RECORDS
-------------------------

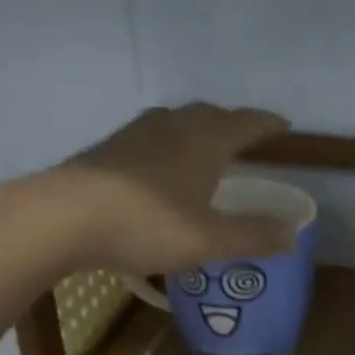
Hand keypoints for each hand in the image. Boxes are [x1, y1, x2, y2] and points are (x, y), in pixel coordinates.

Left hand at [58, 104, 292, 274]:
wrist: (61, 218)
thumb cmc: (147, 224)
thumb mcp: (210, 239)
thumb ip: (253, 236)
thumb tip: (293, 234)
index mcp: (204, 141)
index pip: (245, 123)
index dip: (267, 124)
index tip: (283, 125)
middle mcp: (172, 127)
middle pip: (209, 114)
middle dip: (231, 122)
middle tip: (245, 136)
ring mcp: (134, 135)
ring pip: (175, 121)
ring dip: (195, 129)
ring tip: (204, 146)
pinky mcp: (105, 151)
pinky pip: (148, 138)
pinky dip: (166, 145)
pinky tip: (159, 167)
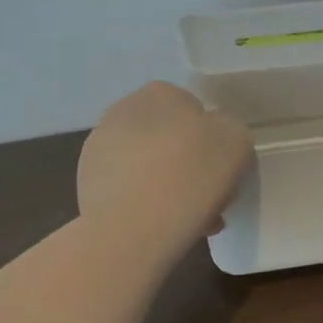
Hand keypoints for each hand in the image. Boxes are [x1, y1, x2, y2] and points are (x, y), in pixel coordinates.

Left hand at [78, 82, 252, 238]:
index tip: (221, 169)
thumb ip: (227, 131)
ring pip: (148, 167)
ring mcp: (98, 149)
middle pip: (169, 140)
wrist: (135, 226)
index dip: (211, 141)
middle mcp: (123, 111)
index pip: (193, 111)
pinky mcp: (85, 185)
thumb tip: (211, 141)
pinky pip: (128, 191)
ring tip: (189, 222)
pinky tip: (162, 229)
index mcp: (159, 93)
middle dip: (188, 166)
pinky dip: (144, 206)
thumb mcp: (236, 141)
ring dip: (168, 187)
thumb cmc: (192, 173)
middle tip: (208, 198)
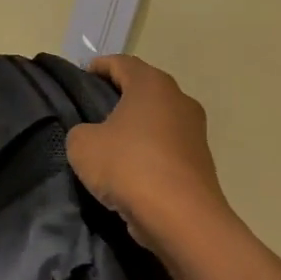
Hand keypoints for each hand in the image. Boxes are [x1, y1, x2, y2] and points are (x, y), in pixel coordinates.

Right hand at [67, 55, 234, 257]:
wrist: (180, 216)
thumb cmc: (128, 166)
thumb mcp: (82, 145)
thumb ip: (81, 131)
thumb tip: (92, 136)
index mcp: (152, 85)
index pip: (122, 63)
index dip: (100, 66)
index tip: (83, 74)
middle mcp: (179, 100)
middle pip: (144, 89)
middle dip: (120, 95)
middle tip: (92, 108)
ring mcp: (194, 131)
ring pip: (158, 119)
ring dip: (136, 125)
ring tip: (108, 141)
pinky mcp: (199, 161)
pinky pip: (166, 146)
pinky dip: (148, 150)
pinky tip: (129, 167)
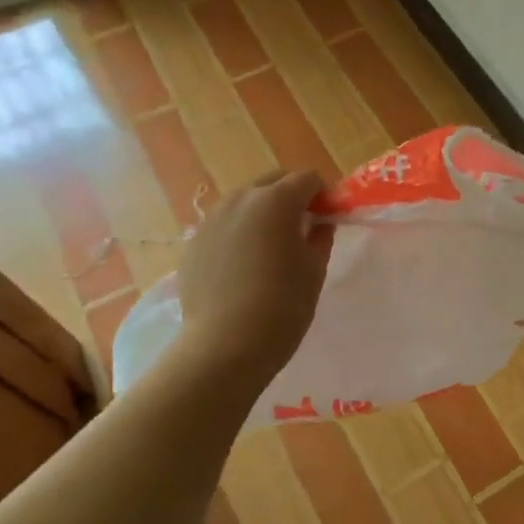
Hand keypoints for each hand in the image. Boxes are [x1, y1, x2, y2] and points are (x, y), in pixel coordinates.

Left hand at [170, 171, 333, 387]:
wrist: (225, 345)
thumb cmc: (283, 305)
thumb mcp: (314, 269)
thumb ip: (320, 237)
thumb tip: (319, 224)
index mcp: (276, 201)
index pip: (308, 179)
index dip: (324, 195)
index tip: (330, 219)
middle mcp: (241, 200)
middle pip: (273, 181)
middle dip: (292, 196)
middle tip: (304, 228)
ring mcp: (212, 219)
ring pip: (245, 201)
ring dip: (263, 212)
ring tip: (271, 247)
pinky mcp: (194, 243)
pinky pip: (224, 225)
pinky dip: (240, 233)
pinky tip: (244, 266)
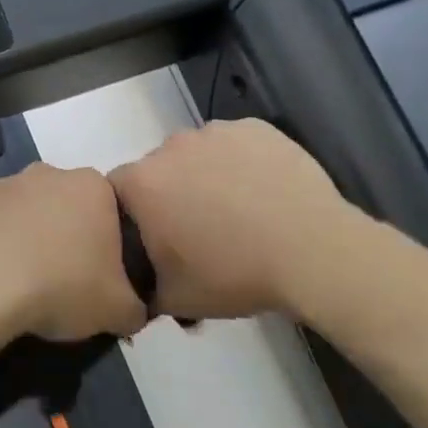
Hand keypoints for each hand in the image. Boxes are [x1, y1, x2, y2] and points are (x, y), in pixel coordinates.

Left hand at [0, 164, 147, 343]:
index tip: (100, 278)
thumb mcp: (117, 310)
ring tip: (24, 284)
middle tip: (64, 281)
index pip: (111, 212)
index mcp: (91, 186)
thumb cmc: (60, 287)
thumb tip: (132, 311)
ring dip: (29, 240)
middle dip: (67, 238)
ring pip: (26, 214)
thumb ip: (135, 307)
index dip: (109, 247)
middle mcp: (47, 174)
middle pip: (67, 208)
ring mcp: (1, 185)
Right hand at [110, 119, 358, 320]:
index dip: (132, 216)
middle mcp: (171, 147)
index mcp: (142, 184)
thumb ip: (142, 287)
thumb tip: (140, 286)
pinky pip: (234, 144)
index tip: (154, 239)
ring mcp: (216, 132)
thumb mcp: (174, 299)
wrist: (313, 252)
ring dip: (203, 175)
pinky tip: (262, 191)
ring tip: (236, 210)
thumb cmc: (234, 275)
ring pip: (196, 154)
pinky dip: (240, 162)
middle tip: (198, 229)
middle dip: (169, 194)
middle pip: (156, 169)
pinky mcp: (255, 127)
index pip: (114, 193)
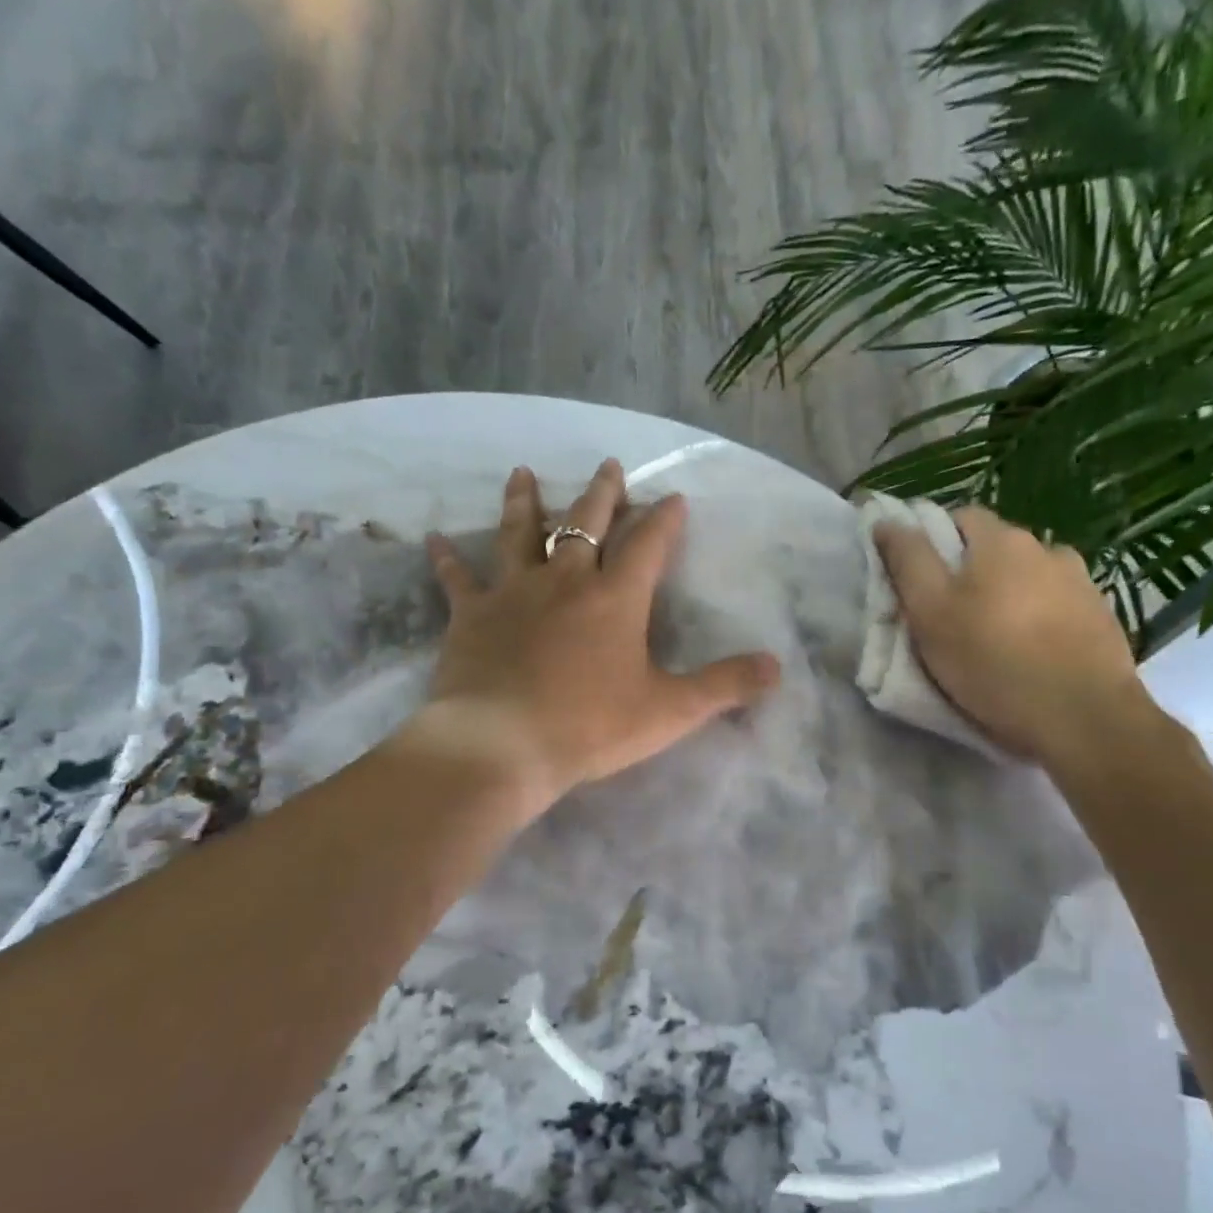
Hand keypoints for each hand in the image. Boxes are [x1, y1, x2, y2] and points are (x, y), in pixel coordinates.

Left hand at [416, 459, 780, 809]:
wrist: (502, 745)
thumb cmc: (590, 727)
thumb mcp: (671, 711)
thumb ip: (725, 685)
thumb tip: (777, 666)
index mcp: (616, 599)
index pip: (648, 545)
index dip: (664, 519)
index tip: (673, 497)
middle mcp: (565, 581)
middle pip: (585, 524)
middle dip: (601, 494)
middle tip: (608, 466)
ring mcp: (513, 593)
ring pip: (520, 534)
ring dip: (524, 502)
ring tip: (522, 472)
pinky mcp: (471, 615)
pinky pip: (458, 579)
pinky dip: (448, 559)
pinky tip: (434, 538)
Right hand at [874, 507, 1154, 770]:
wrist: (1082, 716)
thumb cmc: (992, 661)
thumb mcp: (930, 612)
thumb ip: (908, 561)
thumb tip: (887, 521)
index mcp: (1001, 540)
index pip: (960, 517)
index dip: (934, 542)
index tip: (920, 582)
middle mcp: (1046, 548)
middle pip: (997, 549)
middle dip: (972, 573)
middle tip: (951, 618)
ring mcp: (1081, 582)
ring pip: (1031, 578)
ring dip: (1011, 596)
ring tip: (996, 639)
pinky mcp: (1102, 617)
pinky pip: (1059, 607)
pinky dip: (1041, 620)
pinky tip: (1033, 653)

-------------------------

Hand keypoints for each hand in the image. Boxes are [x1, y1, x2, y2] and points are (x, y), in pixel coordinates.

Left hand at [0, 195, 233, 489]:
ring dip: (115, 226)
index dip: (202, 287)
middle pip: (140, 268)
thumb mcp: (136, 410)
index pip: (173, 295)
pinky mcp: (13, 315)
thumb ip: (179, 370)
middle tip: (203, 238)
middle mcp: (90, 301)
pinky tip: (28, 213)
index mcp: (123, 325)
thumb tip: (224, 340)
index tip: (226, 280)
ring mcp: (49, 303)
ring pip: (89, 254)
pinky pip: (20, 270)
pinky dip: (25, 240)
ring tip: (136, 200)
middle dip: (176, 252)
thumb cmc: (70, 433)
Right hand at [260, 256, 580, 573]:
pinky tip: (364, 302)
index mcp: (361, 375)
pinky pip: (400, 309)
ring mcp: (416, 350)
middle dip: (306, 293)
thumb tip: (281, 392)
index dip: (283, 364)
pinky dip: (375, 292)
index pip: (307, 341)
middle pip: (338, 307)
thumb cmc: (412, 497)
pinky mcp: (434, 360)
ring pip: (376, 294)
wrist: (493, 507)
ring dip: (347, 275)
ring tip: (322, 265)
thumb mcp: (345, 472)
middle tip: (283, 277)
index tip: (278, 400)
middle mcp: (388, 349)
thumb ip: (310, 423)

-------------------------

After locating the line with "pinky mcp: (471, 615)" in the material above, return it and each line after it exactly, ending at the line with "pinky tip: (1033, 653)".

pinky mcp: (471, 615)
pinky pip: (458, 579)
pinky dip: (448, 559)
pinky tip: (434, 538)
Right hand at [874, 507, 1154, 770]:
wrist: (1082, 716)
thumb cmc: (992, 661)
thumb mcp: (930, 612)
thumb ip: (908, 561)
thumb tip: (887, 521)
index mcp: (1001, 540)
index pip: (960, 517)
index dip: (934, 542)
index tip: (920, 582)
middle mcp: (1046, 548)
middle pip: (997, 549)
middle dip: (972, 573)
middle tip: (951, 618)
ring mcp: (1081, 582)
ring pip: (1031, 578)
ring dip: (1011, 596)
ring tip: (996, 639)
pinky mcp: (1102, 617)
pinky pip: (1059, 607)
pinky dip: (1041, 620)
pinky tip: (1033, 653)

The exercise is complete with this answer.